::: Records for the exercise

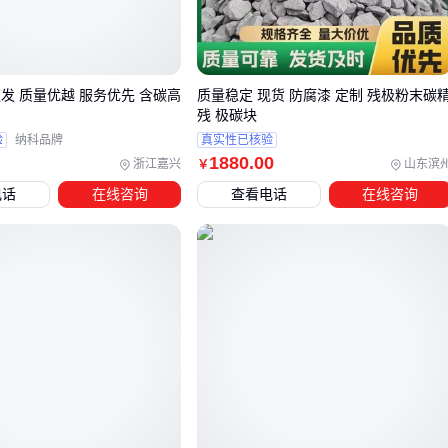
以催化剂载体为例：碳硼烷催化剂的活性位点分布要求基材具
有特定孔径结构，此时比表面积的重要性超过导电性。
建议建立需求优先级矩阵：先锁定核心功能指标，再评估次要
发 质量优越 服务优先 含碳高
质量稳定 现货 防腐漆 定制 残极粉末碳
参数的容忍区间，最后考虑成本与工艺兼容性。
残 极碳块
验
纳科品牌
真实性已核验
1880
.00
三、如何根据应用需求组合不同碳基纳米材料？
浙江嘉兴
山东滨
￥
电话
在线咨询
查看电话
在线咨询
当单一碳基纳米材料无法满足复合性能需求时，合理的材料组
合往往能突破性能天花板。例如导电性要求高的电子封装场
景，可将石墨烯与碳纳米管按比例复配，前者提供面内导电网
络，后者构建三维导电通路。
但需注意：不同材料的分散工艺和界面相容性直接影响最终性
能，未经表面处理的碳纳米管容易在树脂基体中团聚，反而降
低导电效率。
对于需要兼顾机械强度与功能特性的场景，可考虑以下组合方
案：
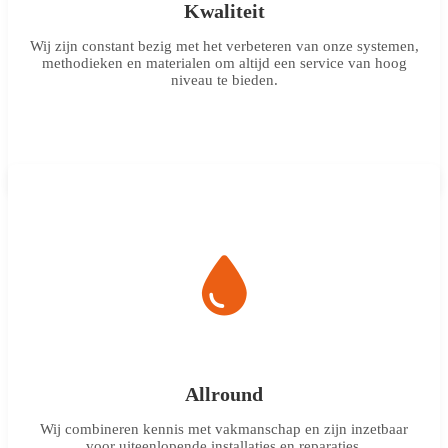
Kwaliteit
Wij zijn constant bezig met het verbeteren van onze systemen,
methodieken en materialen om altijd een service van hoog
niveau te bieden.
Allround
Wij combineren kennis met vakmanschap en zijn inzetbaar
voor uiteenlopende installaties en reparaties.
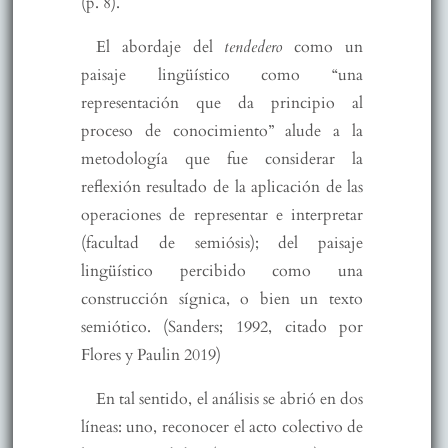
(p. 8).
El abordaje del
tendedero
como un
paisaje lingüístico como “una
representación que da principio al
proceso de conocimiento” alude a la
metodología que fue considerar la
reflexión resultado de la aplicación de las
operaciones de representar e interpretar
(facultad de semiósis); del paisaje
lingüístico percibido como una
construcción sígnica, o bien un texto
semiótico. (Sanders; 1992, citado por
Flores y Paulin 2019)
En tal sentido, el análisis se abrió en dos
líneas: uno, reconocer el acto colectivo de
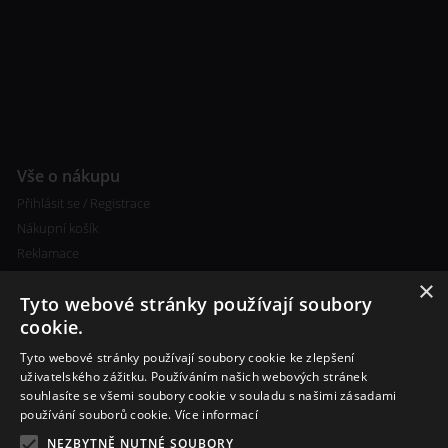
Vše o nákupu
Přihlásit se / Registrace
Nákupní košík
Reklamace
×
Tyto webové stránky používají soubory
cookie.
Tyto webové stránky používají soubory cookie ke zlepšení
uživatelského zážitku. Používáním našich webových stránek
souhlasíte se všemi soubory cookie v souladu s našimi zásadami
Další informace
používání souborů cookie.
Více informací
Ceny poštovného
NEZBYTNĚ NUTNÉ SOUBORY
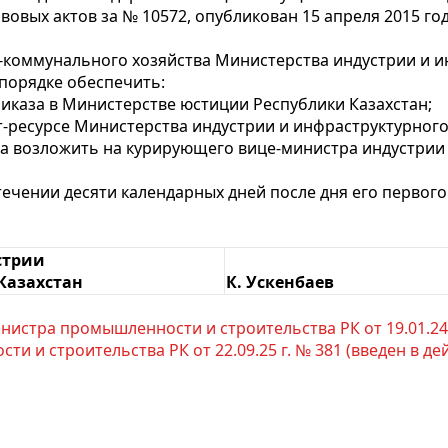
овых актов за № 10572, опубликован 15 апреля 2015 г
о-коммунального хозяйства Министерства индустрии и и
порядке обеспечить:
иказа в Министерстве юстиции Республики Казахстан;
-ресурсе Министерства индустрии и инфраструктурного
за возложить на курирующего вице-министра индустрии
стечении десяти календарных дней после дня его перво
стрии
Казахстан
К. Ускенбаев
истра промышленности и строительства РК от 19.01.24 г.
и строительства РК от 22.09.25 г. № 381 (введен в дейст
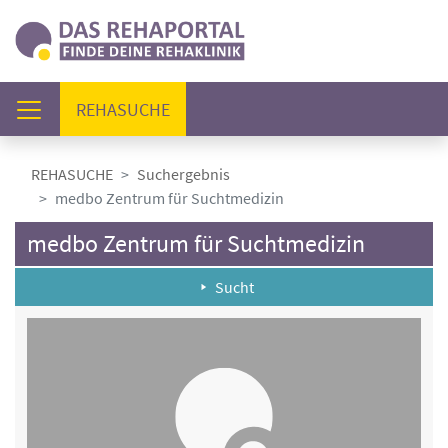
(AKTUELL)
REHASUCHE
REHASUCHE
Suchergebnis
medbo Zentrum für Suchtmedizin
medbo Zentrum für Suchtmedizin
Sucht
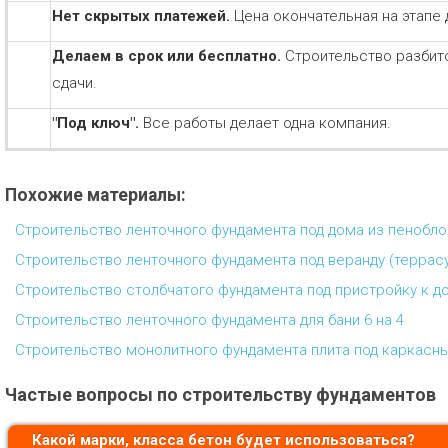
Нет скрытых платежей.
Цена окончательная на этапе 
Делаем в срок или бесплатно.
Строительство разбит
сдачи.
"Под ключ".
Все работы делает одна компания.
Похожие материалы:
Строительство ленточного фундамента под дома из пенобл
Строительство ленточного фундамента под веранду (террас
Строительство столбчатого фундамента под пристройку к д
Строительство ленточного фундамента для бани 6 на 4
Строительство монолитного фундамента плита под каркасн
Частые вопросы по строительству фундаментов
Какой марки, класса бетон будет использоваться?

::::::
::: Records for the exercise

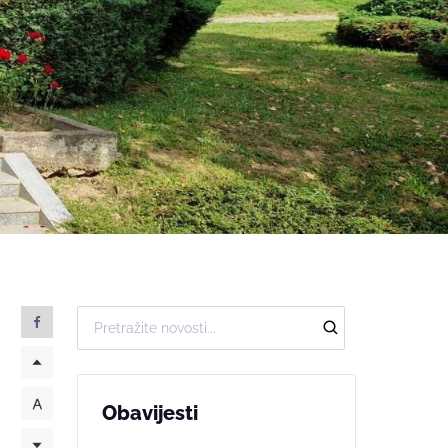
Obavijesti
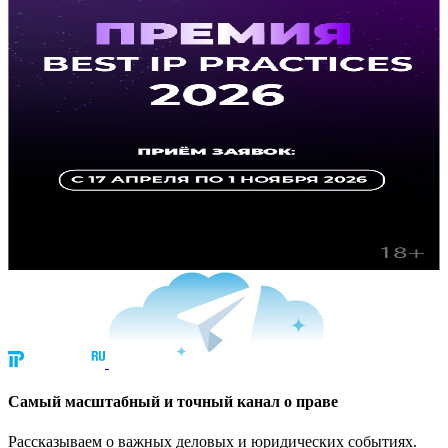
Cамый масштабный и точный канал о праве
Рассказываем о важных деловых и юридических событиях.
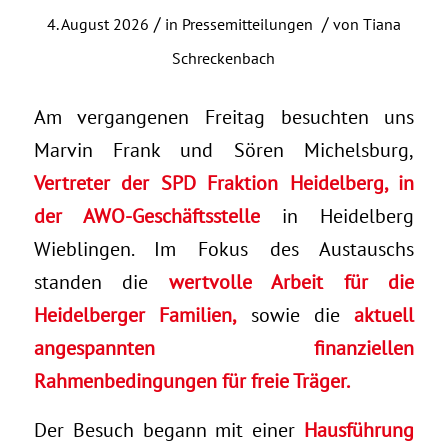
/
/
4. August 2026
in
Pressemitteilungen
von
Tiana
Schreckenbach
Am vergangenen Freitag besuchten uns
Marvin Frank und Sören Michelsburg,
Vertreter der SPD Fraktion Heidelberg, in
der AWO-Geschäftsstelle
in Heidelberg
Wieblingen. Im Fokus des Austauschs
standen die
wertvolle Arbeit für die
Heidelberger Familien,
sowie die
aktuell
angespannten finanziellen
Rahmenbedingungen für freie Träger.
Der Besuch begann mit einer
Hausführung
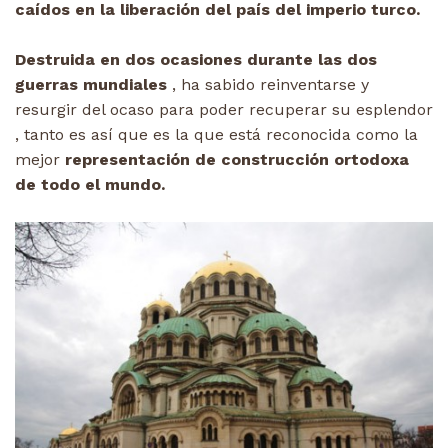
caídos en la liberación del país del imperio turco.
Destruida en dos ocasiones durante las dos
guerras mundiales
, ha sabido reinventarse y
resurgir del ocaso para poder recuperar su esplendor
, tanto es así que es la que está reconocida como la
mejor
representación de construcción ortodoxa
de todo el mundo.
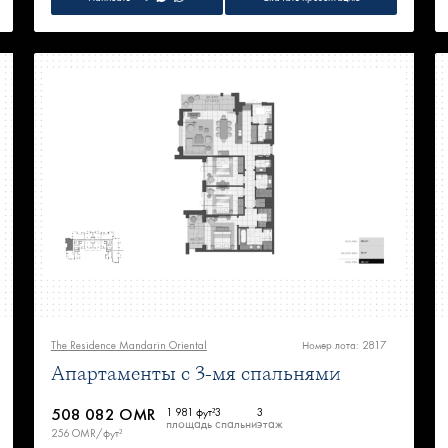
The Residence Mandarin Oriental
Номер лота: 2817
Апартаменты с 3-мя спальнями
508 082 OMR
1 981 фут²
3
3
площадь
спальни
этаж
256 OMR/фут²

::::::

Using the entries above, reproduce word for word only the lines from the one that contains "以催化剂载体为例：碳硼烷催化剂的活性位点分布要求基材具" to the one that contains "methodieken en materialen", both ends included, and drop every picture.

以催化剂载体为例：碳硼烷催化剂的活性位点分布要求基材具
有特定孔径结构，此时比表面积的重要性超过导电性。
建议建立需求优先级矩阵：先锁定核心功能指标，再评估次要
发 质量优越 服务优先 含碳高
质量稳定 现货 防腐漆 定制 残极粉末碳
参数的容忍区间，最后考虑成本与工艺兼容性。
残 极碳块
验
纳科品牌
真实性已核验
1880
.00
三、如何根据应用需求组合不同碳基纳米材料？
浙江嘉兴
山东滨
￥
电话
在线咨询
查看电话
在线咨询
当单一碳基纳米材料无法满足复合性能需求时，合理的材料组
合往往能突破性能天花板。例如导电性要求高的电子封装场
景，可将石墨烯与碳纳米管按比例复配，前者提供面内导电网
络，后者构建三维导电通路。
但需注意：不同材料的分散工艺和界面相容性直接影响最终性
能，未经表面处理的碳纳米管容易在树脂基体中团聚，反而降
低导电效率。
对于需要兼顾机械强度与功能特性的场景，可考虑以下组合方
案：
Kwaliteit
Wij zijn constant bezig met het verbeteren van onze systemen,
methodieken en materialen om altijd een service van hoog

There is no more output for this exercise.